Le gouvernement se dédouane

 

Face à la presse, hier, le gouvernement du Sénégal a plaidé pour une analyse holistique des causes de l’émigration clandestine. Les ministres soumis à ce premier exercice du ‘’Gouvernement face à la presse’’ ont refusé d’endosser seuls la responsabilité de ces départs massifs pour l’Europe. Ils soutiennent que plusieurs efforts ont été faits en faveur de l’épanouissement de la jeunesse sénégalaise.  

 

‘’L’objectif du gouvernement n’est pas de dénombrer des morts, mais plutôt de chercher des solutions contre l’émigration clandestine’’. Par cette déclaration, le ministre de l’Intérieur a été on ne peut plus clair et répond sans ambiguïté à l’une des doléances du collectif 480.

Selon Antoine Félix Diome, face à un phénomène clandestin, il est difficile d’avoir des chiffres exacts. Ainsi, la priorité, pour le gouvernement, est de renforcer la sécurité coordonnée en mer pour empêcher ces voyages. A en croire l’autorité, c’est le cas depuis plusieurs années avec la police espagnole.

Au chapitre de ces drames en mer, s’est ajouté un accord de pêche entre le Sénégal et l’Union européenne qui alimente encore la polémique. Pendant cinq ans, les navires de cette partie du monde auront droit à environ 10 000 tonnes de thon et 1 750 tonnes de merlu dans les eaux sénégalaises. Pour les acteurs, c’est une mort programmée d’un secteur déjà essoufflé qui va, en outre, accentuer les départs irréguliers pour l’Europe.
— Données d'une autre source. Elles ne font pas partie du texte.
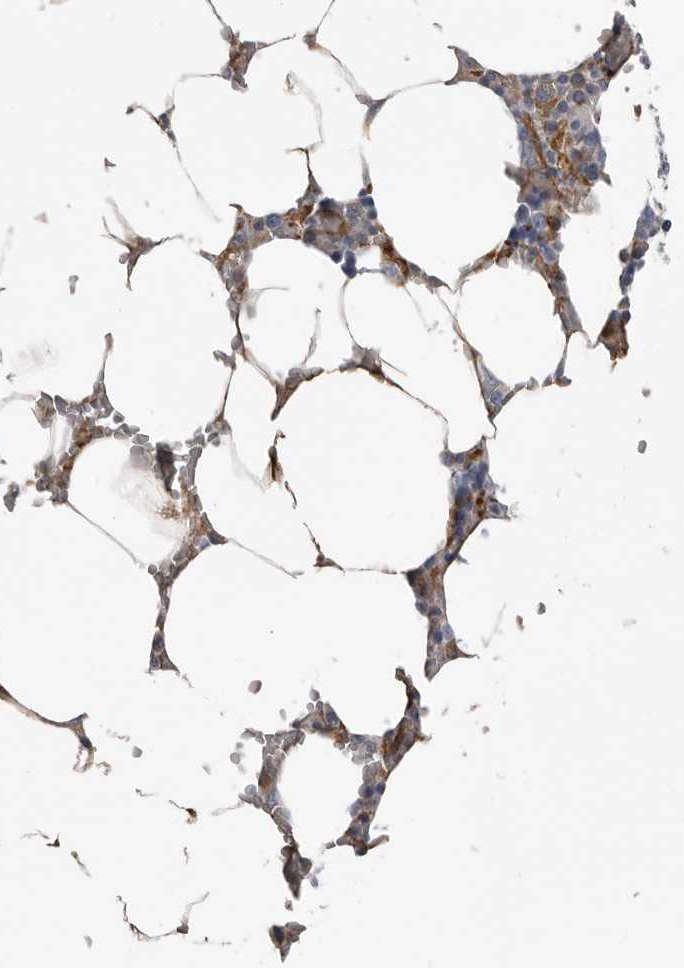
{"staining": {"intensity": "negative", "quantity": "none", "location": "none"}, "tissue": "bone marrow", "cell_type": "Hematopoietic cells", "image_type": "normal", "snomed": [{"axis": "morphology", "description": "Normal tissue, NOS"}, {"axis": "topography", "description": "Bone marrow"}], "caption": "Micrograph shows no significant protein staining in hematopoietic cells of benign bone marrow. (Stains: DAB (3,3'-diaminobenzidine) immunohistochemistry with hematoxylin counter stain, Microscopy: brightfield microscopy at high magnification).", "gene": "FABP7", "patient": {"sex": "male", "age": 70}}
Mais hier, face à la presse, la tutelle a su se laver à grande eau : ‘’Ce protocole d’accord existe depuis 1979. Il a juste évolué dans le temps. Il concerne des espèces que nos acteurs locaux, y compris les industriels, n’attaquent pratiquement pas. Auparavant, ces accords s’attaquaient aux poissons de notre pêche artisanale. Mais aujourd’hui ce n’est plus le cas. On est plus sévère, parce qu’avant, c’était 80 000 tonnes de thon, 20 000 tonnes de merlu. Et actuellement où la quantité a baissé, l’Union européenne paie plus cher. Donc, pourquoi dire que cet accord vient vider nos mers et accentuer l’émigration clandestine ? Cet accord n’a rien à voir avec la disponibilité du poisson. Il serait très hasardeux de tirer ces conclusions.’’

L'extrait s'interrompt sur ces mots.